* [WHAT IS NEEDED] Reproduce each entry below exactly, without omitting any.

* [EXCERPTED RECORDS]
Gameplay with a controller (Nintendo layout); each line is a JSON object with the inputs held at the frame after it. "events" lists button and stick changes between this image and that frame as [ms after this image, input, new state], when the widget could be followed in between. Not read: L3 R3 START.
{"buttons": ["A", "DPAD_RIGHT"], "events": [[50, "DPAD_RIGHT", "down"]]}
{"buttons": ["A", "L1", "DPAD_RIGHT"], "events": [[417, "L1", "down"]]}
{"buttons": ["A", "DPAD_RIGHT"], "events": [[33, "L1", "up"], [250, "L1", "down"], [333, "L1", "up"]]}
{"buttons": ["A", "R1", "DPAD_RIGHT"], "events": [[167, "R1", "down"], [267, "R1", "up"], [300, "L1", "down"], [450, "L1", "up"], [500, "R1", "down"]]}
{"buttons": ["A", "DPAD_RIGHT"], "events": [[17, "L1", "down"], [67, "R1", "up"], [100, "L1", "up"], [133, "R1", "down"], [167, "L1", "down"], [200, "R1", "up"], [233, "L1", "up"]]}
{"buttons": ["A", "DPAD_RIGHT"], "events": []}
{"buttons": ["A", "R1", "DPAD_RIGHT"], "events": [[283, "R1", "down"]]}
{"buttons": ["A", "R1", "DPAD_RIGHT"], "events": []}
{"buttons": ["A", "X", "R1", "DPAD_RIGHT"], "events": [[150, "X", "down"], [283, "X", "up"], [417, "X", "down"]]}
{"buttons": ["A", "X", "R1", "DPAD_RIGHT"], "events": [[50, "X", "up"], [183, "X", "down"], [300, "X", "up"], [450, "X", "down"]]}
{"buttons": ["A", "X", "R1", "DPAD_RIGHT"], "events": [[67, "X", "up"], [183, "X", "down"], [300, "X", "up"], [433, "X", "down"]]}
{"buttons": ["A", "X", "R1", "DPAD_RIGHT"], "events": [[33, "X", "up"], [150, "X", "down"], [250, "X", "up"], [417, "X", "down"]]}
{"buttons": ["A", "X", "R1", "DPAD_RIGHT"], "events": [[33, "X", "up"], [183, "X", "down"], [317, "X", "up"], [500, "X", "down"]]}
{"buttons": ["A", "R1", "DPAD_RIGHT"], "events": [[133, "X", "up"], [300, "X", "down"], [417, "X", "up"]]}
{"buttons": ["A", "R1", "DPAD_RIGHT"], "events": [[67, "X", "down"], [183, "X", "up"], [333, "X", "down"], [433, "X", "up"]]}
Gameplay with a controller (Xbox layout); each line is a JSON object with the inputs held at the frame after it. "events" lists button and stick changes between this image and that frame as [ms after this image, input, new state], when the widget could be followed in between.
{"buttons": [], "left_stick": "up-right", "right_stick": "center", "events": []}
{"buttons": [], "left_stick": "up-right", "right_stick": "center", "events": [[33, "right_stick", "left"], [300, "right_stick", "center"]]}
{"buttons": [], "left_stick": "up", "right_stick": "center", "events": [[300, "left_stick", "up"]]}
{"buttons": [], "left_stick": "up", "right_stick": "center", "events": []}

* [RESULT OF THIS TASK]
Gameplay with a controller (Nintendo layout); each line is a JSON object with the inputs held at the frame after it. "events" lists button and stick changes between this image and that frame as [ms after this image, input, new state], when the widget could be followed in between. Not read: L3 R3 START.
{"buttons": ["A", "DPAD_RIGHT"], "events": [[50, "DPAD_RIGHT", "down"]]}
{"buttons": ["A", "L1", "DPAD_RIGHT"], "events": [[417, "L1", "down"]]}
{"buttons": ["A", "DPAD_RIGHT"], "events": [[33, "L1", "up"], [250, "L1", "down"], [333, "L1", "up"]]}
{"buttons": ["A", "R1", "DPAD_RIGHT"], "events": [[167, "R1", "down"], [267, "R1", "up"], [300, "L1", "down"], [450, "L1", "up"], [500, "R1", "down"]]}
{"buttons": ["A", "DPAD_RIGHT"], "events": [[17, "L1", "down"], [67, "R1", "up"], [100, "L1", "up"], [133, "R1", "down"], [167, "L1", "down"], [200, "R1", "up"], [233, "L1", "up"]]}
{"buttons": ["A", "DPAD_RIGHT"], "events": []}
{"buttons": ["A", "R1", "DPAD_RIGHT"], "events": [[283, "R1", "down"]]}
{"buttons": ["A", "R1", "DPAD_RIGHT"], "events": []}
{"buttons": ["A", "X", "R1", "DPAD_RIGHT"], "events": [[150, "X", "down"], [283, "X", "up"], [417, "X", "down"]]}
{"buttons": ["A", "X", "R1", "DPAD_RIGHT"], "events": [[50, "X", "up"], [183, "X", "down"], [300, "X", "up"], [450, "X", "down"]]}
{"buttons": ["A", "X", "R1", "DPAD_RIGHT"], "events": [[67, "X", "up"], [183, "X", "down"], [300, "X", "up"], [433, "X", "down"]]}
{"buttons": ["A", "X", "R1", "DPAD_RIGHT"], "events": [[33, "X", "up"], [150, "X", "down"], [250, "X", "up"], [417, "X", "down"]]}
{"buttons": ["A", "X", "R1", "DPAD_RIGHT"], "events": [[33, "X", "up"], [183, "X", "down"], [317, "X", "up"], [500, "X", "down"]]}
{"buttons": ["A", "R1", "DPAD_RIGHT"], "events": [[133, "X", "up"], [300, "X", "down"], [417, "X", "up"]]}
{"buttons": ["A", "R1", "DPAD_RIGHT"], "events": [[67, "X", "down"], [183, "X", "up"], [333, "X", "down"], [433, "X", "up"]]}
Gameplay with a controller (Xbox layout); each line is a JSON object with the inputs held at the frame after it. "events" lists button and stick changes between this image and that frame as [ms after this image, input, new state], when the widget could be followed in between.
{"buttons": [], "left_stick": "up-right", "right_stick": "center", "events": []}
{"buttons": [], "left_stick": "up-right", "right_stick": "center", "events": [[33, "right_stick", "left"], [300, "right_stick", "center"]]}
{"buttons": [], "left_stick": "up", "right_stick": "center", "events": [[300, "left_stick", "up"]]}
{"buttons": [], "left_stick": "up", "right_stick": "center", "events": []}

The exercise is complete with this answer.